A graph of substitution patterns
12.14.11
I have 828 play-by-plays from last season where the final margin was single-digits and for which the play-by-play has clean substitution data. “Clean” meaning that according to the play-by-play there were five players on the floor at all times. (This does not necessarily mean it’s accurate. There are probably some glitches as the curiously low figures immediately after halftime indicate.) Below is a graph of the average starters per team that were on the floor in those games, and the percentage of time that the entire starting five was on the floor.

There’s been a lot of research on lineup construction in baseball, but to my knowledge there isn’t much going on in terms of how to best deploy one’s players in basketball. It’s a given that your best players will start the game, and it makes sense to distribute a player’s time on the floor across the entire 40 minutes of the game. However, it seems like the enterprising underdog could use a predictable substitution pattern to its advantage. (I’m just saying it seems like it. I’m not exactly sure how.)

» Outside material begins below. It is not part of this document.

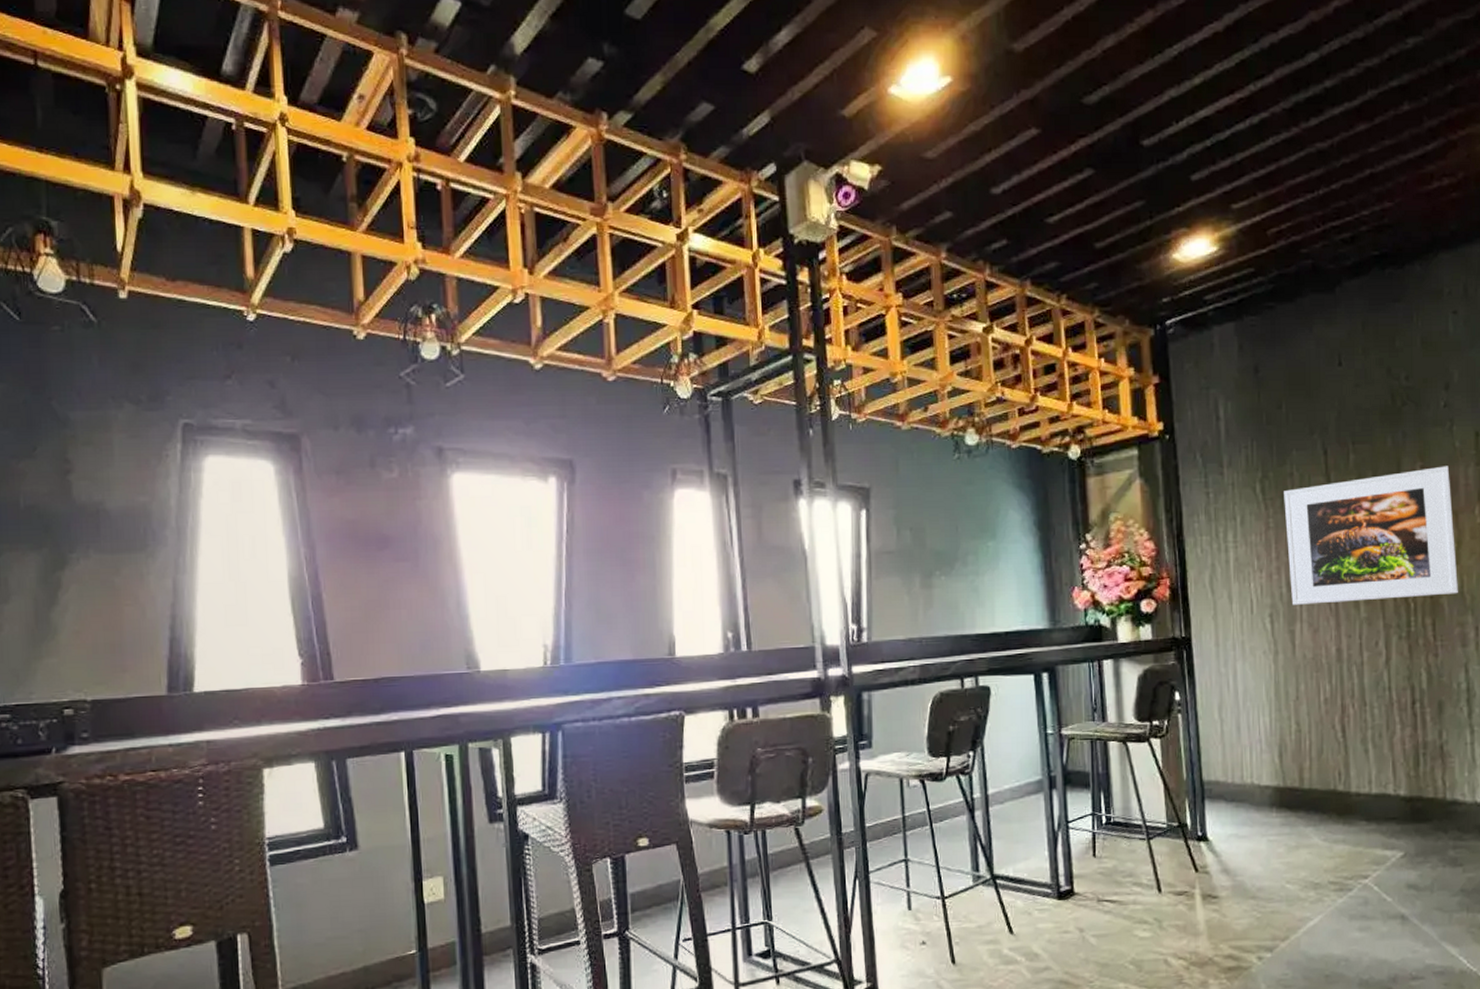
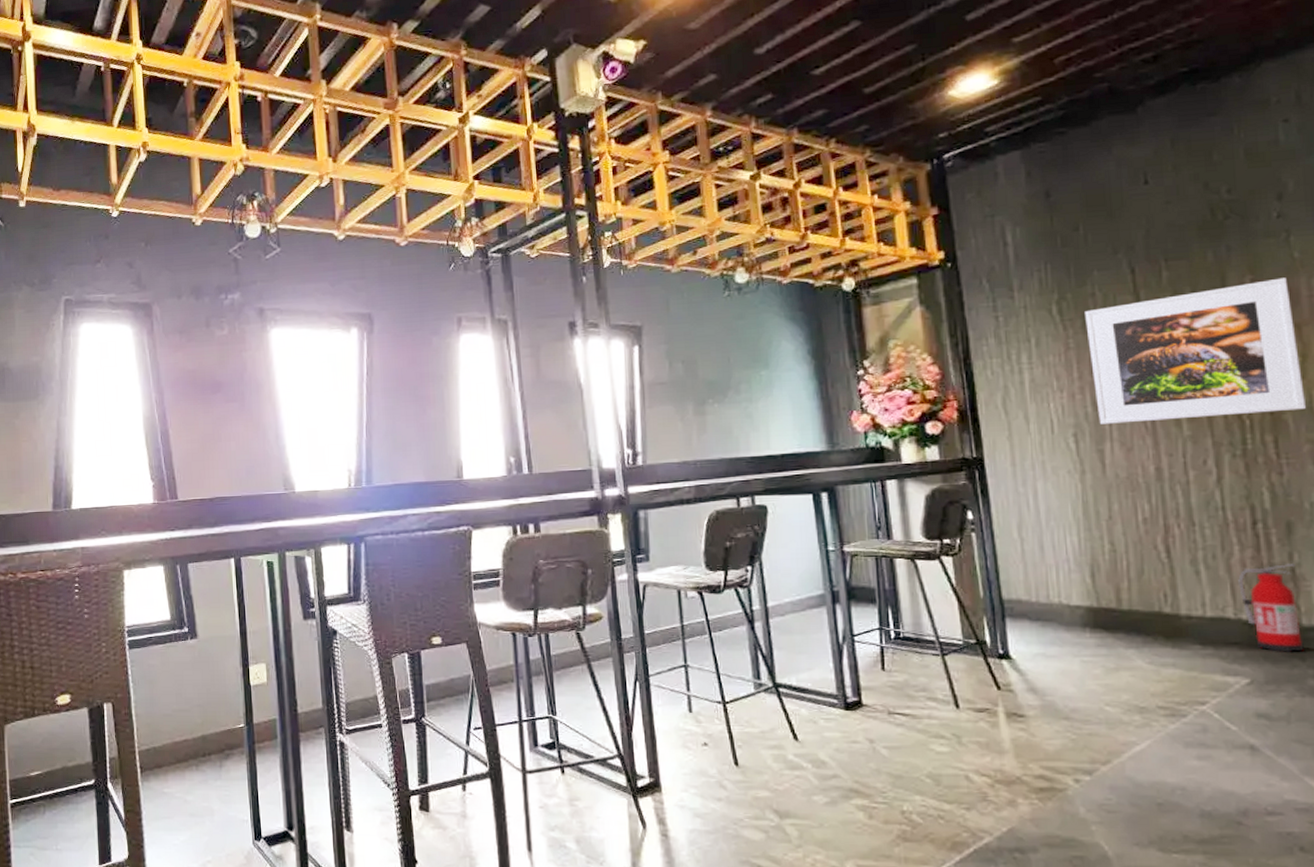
fire extinguisher: none [1398,741,1447,826] -> present [1238,564,1304,652]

Almost every coach is giving their starters a rest sometime between the 8 and 13 minute mark of the first half, especially if that starter is a big man. And the starting lineup really doesn’t play much together. At any given time after the second media timeout of the first half, the starting lineup was on the floor in less than 10% of the cases examined, bottoming out at 4% at the 11 minute mark of the first half. You have Thad Matta to thank for those cases. (I kid.) Other than the first 5 minutes of the first half and the first four minute of the second half, the average team’s starting five is usually not on the floor.